-- Task objective --
Without including any pictures, write out all the records word for word.

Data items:
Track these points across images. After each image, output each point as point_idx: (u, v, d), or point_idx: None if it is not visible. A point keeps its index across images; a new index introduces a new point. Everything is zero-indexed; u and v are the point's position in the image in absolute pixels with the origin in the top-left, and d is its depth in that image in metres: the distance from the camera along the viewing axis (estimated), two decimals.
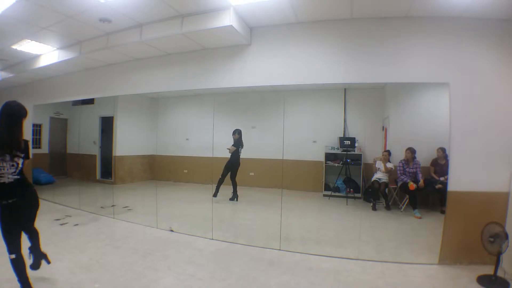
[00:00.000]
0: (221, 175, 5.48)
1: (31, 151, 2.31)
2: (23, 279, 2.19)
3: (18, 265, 2.17)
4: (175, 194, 6.62)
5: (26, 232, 2.43)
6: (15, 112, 2.16)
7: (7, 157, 2.08)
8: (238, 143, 5.56)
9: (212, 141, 5.31)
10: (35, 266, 2.55)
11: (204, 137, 5.35)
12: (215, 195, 5.41)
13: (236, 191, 5.59)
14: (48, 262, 2.61)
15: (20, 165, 2.17)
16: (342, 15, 3.34)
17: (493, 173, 3.00)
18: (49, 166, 6.93)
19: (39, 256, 2.57)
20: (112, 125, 6.58)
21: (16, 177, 2.16)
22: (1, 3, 3.24)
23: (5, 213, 2.12)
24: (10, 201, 2.12)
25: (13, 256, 2.15)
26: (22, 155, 2.18)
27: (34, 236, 2.52)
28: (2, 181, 2.09)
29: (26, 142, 2.24)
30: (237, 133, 5.58)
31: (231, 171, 5.53)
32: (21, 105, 2.22)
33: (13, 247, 2.17)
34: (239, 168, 5.63)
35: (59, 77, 5.85)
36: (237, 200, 5.57)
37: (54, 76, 5.89)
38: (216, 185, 5.43)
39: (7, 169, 2.10)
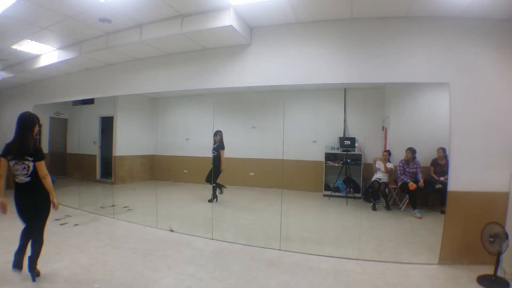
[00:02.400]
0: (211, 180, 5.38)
1: (42, 154, 2.57)
2: (21, 248, 2.52)
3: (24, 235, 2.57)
4: (175, 194, 6.62)
5: (31, 233, 2.56)
6: (25, 123, 2.50)
7: (19, 161, 2.44)
8: (222, 145, 5.38)
9: (212, 141, 5.31)
10: (30, 270, 2.53)
11: (204, 137, 5.35)
12: (211, 200, 5.32)
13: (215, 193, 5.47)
14: (33, 280, 2.50)
15: (31, 168, 2.48)
16: (342, 15, 3.34)
17: (493, 173, 3.00)
18: (49, 166, 6.83)
19: (33, 270, 2.53)
20: (112, 125, 6.57)
21: (27, 179, 2.48)
22: (1, 3, 3.24)
23: (17, 204, 2.53)
24: (21, 196, 2.51)
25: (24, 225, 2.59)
26: (31, 158, 2.48)
27: (36, 243, 2.55)
28: (17, 180, 2.49)
29: (38, 148, 2.56)
30: (219, 135, 5.39)
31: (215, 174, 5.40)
32: (32, 115, 2.57)
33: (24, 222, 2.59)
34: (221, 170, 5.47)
35: (59, 77, 5.85)
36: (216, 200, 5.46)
37: (54, 76, 5.89)
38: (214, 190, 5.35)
39: (20, 171, 2.46)
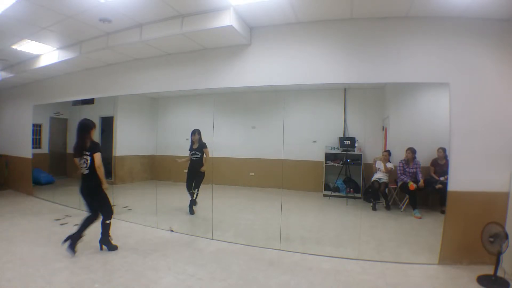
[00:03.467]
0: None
1: (97, 147, 3.17)
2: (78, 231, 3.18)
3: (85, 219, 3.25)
4: (175, 194, 6.62)
5: (93, 218, 3.27)
6: (81, 127, 3.19)
7: (81, 157, 3.13)
8: (204, 143, 4.90)
9: (212, 141, 5.30)
10: (103, 242, 3.32)
11: (204, 137, 5.33)
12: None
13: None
14: (109, 249, 3.31)
15: (89, 161, 3.11)
16: (342, 15, 3.34)
17: (493, 173, 3.00)
18: (49, 166, 6.92)
19: (105, 242, 3.32)
20: (112, 125, 6.57)
21: (87, 171, 3.13)
22: (1, 3, 3.24)
23: (80, 191, 3.23)
24: (82, 184, 3.20)
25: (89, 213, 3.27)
26: (89, 153, 3.11)
27: (104, 217, 3.31)
28: (82, 171, 3.17)
29: (94, 143, 3.17)
30: (198, 133, 4.90)
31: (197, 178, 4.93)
32: (87, 122, 3.24)
33: (89, 209, 3.27)
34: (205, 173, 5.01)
35: (59, 77, 5.85)
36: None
37: (54, 76, 5.89)
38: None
39: (82, 165, 3.14)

-- Exercise result --
Track these points across images. After each image, output each point as point_idx: (u, v, d), or point_idx: None if it is not visible. A point keeps its index across images; a new index introduces a new point. Everything is zero-indexed; u and v are the point's position in the image in absolute pixels with the origin in the top-left, and d is its depth in that image in metres: the distance from the camera along the viewing axis (estimated), two decimals.
[00:00.000]
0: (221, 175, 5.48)
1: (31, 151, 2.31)
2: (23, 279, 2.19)
3: (18, 265, 2.17)
4: (175, 194, 6.62)
5: (26, 232, 2.43)
6: (15, 112, 2.16)
7: (7, 157, 2.08)
8: (238, 143, 5.56)
9: (212, 141, 5.31)
10: (35, 266, 2.55)
11: (204, 137, 5.35)
12: (215, 195, 5.41)
13: (236, 191, 5.59)
14: (48, 262, 2.61)
15: (20, 165, 2.17)
16: (342, 15, 3.34)
17: (493, 173, 3.00)
18: (49, 166, 6.93)
19: (39, 256, 2.57)
20: (112, 125, 6.58)
21: (16, 177, 2.16)
22: (1, 3, 3.24)
23: (5, 213, 2.12)
24: (10, 201, 2.12)
25: (13, 256, 2.15)
26: (22, 155, 2.18)
27: (34, 236, 2.52)
28: (2, 181, 2.09)
29: (26, 142, 2.24)
30: (237, 133, 5.58)
31: (231, 171, 5.53)
32: (21, 105, 2.22)
33: (13, 247, 2.17)
34: (239, 168, 5.63)
35: (59, 77, 5.85)
36: (237, 200, 5.57)
37: (54, 76, 5.89)
38: (216, 185, 5.43)
39: (7, 169, 2.10)
[00:02.400]
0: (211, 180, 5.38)
1: (42, 154, 2.57)
2: (21, 248, 2.52)
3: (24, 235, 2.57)
4: (175, 194, 6.62)
5: (31, 233, 2.56)
6: (25, 123, 2.50)
7: (19, 161, 2.44)
8: (222, 145, 5.38)
9: (212, 141, 5.31)
10: (30, 270, 2.53)
11: (204, 137, 5.35)
12: (211, 200, 5.32)
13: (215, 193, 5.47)
14: (33, 280, 2.50)
15: (31, 168, 2.48)
16: (342, 15, 3.34)
17: (493, 173, 3.00)
18: (49, 166, 6.83)
19: (33, 270, 2.53)
20: (112, 125, 6.57)
21: (27, 179, 2.48)
22: (1, 3, 3.24)
23: (17, 204, 2.53)
24: (21, 196, 2.51)
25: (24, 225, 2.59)
26: (31, 158, 2.48)
27: (36, 243, 2.55)
28: (17, 180, 2.49)
29: (38, 148, 2.56)
30: (219, 135, 5.39)
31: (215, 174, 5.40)
32: (32, 115, 2.57)
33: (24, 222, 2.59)
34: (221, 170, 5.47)
35: (59, 77, 5.85)
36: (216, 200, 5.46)
37: (54, 76, 5.89)
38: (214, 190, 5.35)
39: (20, 171, 2.46)
[00:03.467]
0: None
1: (97, 147, 3.17)
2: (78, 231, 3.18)
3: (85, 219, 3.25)
4: (175, 194, 6.62)
5: (93, 218, 3.27)
6: (81, 127, 3.19)
7: (81, 157, 3.13)
8: (204, 143, 4.90)
9: (212, 141, 5.30)
10: (103, 242, 3.32)
11: (204, 137, 5.33)
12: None
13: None
14: (109, 249, 3.31)
15: (89, 161, 3.11)
16: (342, 15, 3.34)
17: (493, 173, 3.00)
18: (49, 166, 6.92)
19: (105, 242, 3.32)
20: (112, 125, 6.57)
21: (87, 171, 3.13)
22: (1, 3, 3.24)
23: (80, 191, 3.23)
24: (82, 184, 3.20)
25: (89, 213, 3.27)
26: (89, 153, 3.11)
27: (104, 217, 3.31)
28: (82, 171, 3.17)
29: (94, 143, 3.17)
30: (198, 133, 4.90)
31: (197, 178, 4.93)
32: (87, 122, 3.24)
33: (89, 209, 3.27)
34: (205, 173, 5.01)
35: (59, 77, 5.85)
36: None
37: (54, 76, 5.89)
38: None
39: (82, 165, 3.14)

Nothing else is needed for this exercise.